C'est peu dire que ce parti pris radical jette comme un froid, qu'une
excellente direction d'acteurs, que la meilleure composition du monde (l'Atalanta
frivole et capricieuse à souhait de Sandrine Piau) ne parviendront
jamais à dissiper. Dans cette atmosphère lugubre, rien d'étonnant
si les affects les plus sombres - la tristesse, le désespoir, la
folie, la colère - nous parlent davantage que les pitreries d'Elviro
ou le ridicule d'Ariodate. Les caméras soulignent la fausse gémellité
de Serse et Arsamene - jeunesse et sveltesse, front large et chevelure
noire pommadée - mais révèlent aussi l'inexpressivité
de visages rigides car grimés pour la scène et non le cinéma,
en particulier celui d'Ann Hallenberg, doté d'un regard immense
et fixe de chat ou de manga.

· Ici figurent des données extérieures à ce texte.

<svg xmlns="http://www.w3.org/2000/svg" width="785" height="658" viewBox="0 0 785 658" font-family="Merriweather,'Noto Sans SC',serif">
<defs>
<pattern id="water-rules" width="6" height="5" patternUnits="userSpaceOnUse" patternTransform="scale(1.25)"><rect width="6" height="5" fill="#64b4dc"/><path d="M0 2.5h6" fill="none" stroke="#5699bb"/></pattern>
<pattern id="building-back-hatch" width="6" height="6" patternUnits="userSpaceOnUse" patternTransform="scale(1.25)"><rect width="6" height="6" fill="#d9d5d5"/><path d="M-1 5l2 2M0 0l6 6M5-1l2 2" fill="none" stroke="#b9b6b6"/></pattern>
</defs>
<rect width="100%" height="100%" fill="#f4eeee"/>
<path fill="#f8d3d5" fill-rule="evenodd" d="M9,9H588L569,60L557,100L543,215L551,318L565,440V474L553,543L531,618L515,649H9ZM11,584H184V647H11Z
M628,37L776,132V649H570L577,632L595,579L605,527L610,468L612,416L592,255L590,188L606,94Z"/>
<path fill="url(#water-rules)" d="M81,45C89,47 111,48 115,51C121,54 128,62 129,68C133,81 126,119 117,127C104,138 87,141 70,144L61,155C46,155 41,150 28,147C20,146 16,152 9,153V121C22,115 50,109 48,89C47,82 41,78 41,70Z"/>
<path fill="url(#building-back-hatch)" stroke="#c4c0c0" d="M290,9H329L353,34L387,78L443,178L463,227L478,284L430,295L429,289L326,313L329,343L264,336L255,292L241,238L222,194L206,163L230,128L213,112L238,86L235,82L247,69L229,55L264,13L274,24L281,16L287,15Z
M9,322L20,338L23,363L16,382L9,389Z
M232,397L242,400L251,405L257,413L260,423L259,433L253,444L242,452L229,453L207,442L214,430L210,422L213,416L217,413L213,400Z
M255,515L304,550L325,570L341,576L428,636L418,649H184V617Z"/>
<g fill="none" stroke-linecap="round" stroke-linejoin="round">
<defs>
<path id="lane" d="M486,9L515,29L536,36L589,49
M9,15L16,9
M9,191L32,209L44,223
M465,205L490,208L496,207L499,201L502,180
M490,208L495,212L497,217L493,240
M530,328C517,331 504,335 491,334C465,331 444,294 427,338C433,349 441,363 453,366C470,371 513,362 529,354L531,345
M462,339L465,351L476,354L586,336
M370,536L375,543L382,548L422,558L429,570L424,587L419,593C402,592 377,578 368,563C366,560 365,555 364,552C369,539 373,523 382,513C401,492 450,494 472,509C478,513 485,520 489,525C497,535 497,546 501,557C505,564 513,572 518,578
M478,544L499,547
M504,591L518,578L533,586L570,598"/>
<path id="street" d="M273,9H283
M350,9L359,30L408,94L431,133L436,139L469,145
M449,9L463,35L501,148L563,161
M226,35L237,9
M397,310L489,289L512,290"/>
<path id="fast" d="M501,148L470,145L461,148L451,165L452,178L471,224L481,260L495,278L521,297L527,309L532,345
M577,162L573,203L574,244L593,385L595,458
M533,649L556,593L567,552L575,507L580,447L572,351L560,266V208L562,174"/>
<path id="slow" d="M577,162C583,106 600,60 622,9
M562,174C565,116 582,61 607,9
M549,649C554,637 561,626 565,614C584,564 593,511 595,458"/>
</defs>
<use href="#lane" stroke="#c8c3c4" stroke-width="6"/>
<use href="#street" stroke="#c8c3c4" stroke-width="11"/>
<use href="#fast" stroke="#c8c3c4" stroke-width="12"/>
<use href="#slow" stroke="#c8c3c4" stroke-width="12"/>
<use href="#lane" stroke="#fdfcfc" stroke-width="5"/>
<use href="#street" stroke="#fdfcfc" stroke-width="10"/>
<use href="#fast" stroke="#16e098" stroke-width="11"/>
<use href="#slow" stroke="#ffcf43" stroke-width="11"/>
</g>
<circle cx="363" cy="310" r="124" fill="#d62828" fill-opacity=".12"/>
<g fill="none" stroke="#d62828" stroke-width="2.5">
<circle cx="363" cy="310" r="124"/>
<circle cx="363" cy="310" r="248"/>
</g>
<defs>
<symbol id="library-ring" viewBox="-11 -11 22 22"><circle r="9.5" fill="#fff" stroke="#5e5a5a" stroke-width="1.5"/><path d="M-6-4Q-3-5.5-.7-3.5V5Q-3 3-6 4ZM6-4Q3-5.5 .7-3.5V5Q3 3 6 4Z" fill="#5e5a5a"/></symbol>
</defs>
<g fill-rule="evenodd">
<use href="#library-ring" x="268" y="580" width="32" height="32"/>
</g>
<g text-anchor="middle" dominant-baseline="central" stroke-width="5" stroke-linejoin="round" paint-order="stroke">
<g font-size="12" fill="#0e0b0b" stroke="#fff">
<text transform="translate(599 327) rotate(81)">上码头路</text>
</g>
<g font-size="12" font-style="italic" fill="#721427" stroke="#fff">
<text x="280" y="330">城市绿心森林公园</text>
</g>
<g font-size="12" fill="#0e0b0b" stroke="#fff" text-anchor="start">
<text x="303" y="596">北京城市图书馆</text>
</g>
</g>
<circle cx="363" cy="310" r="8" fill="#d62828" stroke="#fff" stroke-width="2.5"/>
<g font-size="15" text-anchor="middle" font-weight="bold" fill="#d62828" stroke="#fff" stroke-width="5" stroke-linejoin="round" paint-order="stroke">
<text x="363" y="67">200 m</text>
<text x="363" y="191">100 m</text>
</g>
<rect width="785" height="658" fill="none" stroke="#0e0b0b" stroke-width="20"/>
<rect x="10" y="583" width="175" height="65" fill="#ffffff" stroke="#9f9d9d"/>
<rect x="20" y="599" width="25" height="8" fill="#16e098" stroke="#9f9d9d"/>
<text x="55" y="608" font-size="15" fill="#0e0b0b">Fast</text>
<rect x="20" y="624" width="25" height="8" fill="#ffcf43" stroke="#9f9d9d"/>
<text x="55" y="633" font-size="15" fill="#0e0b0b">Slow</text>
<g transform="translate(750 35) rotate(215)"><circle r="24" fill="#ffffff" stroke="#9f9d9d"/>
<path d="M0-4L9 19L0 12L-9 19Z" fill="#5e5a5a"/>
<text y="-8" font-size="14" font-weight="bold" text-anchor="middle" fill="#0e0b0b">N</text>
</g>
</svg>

Le seul comique qui fait mouche paraît
bien involontaire...
En outre, si nous avons déjà commenté la suppression
du geste d'Amastre dans la scène finale, d'autres, plus significatives
encore, sont à déplorer. Arsamene est le plus mutilé
des rôles, avec deux airs et un arioso qui passent à la trappe
: "Meglio in voi col mio partire" (acte I, scène 5) et "Per dar
fine alla mia" (acte II, scène 9) qui le montrent au comble du désespoir
avec la perspective de la mort pour unique délivrance, mais aussi
"Amor tiranno" (acte III, scène 4), aux accents plus âpres
et rebelles ("soulage mon tourment ou rends-moi la liberté !"),
auquel est substitué le superbe duel de Serse et Romilda, "Troppo
oltraggi", importé de la scène 9. Serse perd encore son brûlant
arioso "E tormento troppo fiero" (acte II, scène 3), Romilda ne
chante pas sa constance et sa vertu ("Val più contento core", acte
II, scène 13), ni surtout Amastre sa soif de vengeance ("Saprà
della mia offese"). Plus discutable encore, la disparition de la scène
10 de l'acte III altère carrément la psychologie d'Atalanta
(déjà privée de son arioso "A piangere ogn'ora" à
l'acte II, scène 2) : Serse vient de comprendre qu'Arsamene aime
farouchement Romilda et n'a jamais rien éprouvé pour Atalanta,
il lui conseille d'ailleurs de cesser de l'aimer pour mettre un terme à
ses souffrances. Exprimant son désarroi, Atalanta se montre alors
sous un jour plus vulnérable que ne le laissait croire son goût
des intrigues : "Vous me dites de ne pas l'aimer mais vous ne me dites
pas si je le peux." et d'avouer : "Les chaînes sont trop serrées
qui me lient d'amour." Toujours dans la même scène, Serse
apparaît moins impulsif et buté : "La douleur serait supportable
si amour et désamour étaient toujours affaire de volonté",
il se surprend même à douter. Autant de nuances précieuses
que cette réalisation très contestable escamote sans vergogne...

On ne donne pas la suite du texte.